_WORK TASK_
Write the entries out again exactly as they stand, but without the pictures.
········
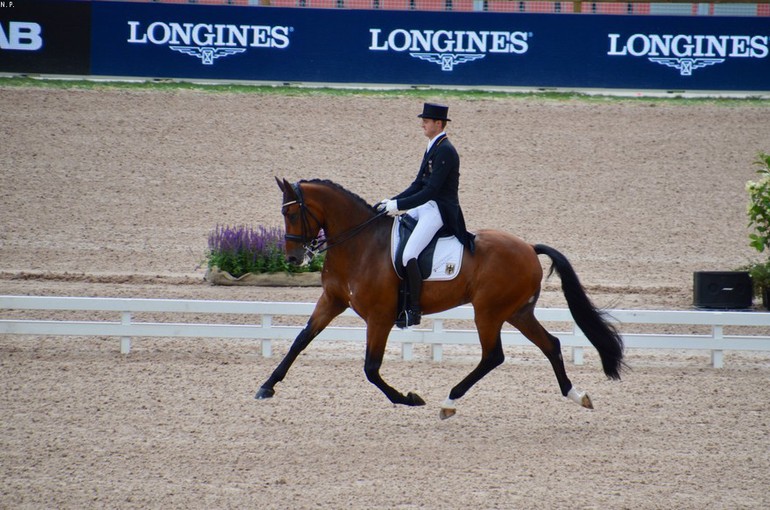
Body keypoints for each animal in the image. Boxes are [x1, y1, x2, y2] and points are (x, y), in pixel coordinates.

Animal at [255, 179, 620, 418]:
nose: (292, 259)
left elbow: (371, 369)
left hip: (488, 311)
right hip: (517, 312)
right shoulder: (332, 300)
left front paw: (409, 398)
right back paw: (577, 395)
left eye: (292, 214)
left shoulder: (380, 317)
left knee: (494, 356)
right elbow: (300, 340)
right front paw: (267, 386)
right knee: (550, 345)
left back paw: (449, 401)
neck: (359, 244)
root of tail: (529, 248)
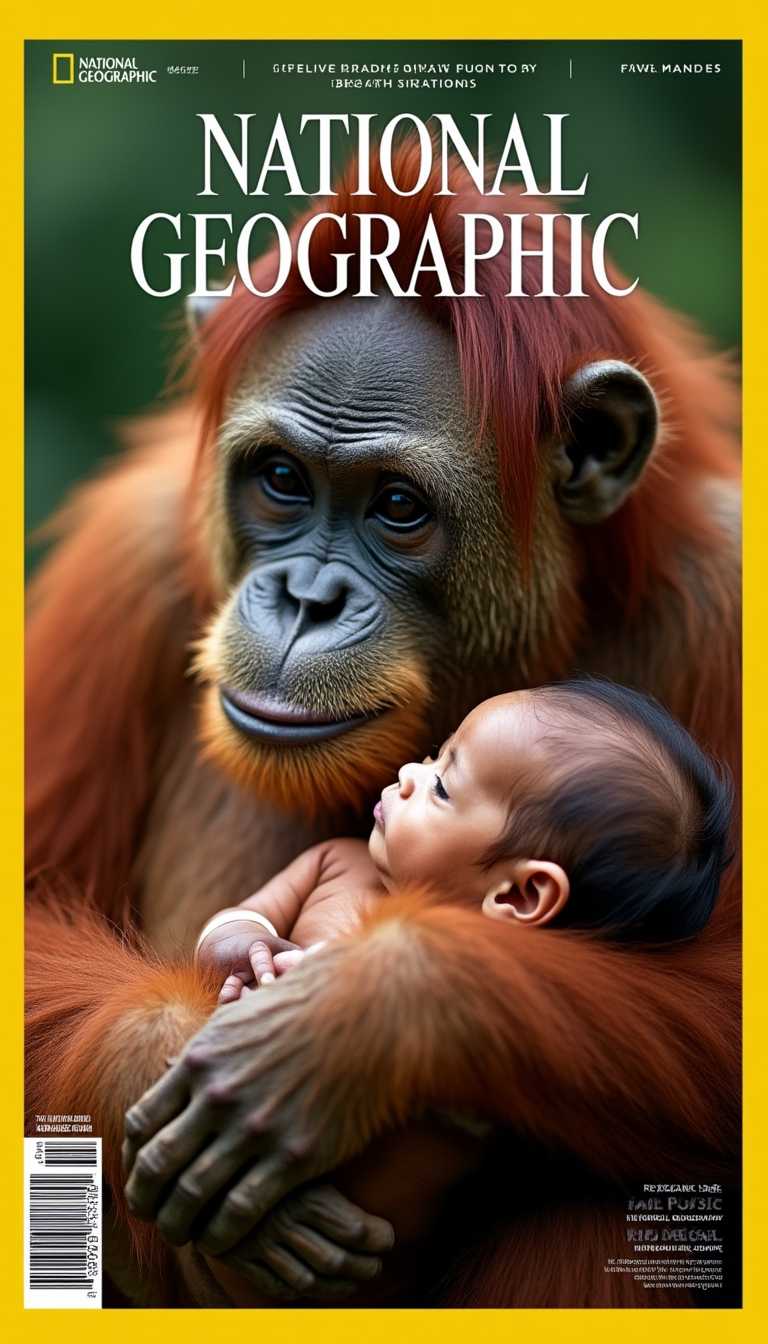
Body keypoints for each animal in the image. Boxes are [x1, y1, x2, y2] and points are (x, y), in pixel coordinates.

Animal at [26, 144, 740, 1307]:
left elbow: (723, 1006)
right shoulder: (127, 560)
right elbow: (35, 912)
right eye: (282, 479)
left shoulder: (728, 595)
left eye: (398, 506)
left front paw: (366, 1017)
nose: (306, 598)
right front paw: (160, 1048)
········
_REPLY_
Body keypoints for each animal in the image. Boxes are [x1, y1, x2, y2] and points are (x, y), in pixel coordinates.

Animal at [255, 179, 620, 418]:
nose: (292, 259)
left elbow: (371, 369)
left hip: (488, 311)
right hip: (517, 312)
right shoulder: (332, 300)
left front paw: (409, 398)
right back paw: (577, 395)
left eye: (292, 214)
left shoulder: (380, 317)
left knee: (494, 356)
right elbow: (300, 340)
right front paw: (267, 386)
right knee: (550, 345)
left back paw: (449, 401)
neck: (359, 244)
root of tail: (529, 248)
Body keypoints for each animal in the image. Boxes are [x1, y1, x2, y2] and points are (x, y), in pixel coordinates.

Animal at [26, 144, 740, 1307]:
left elbow: (723, 1006)
right shoulder: (127, 560)
right elbow: (35, 912)
right eye: (282, 479)
left shoulder: (728, 595)
left eye: (398, 506)
left front paw: (366, 1017)
nose: (306, 598)
right front paw: (160, 1048)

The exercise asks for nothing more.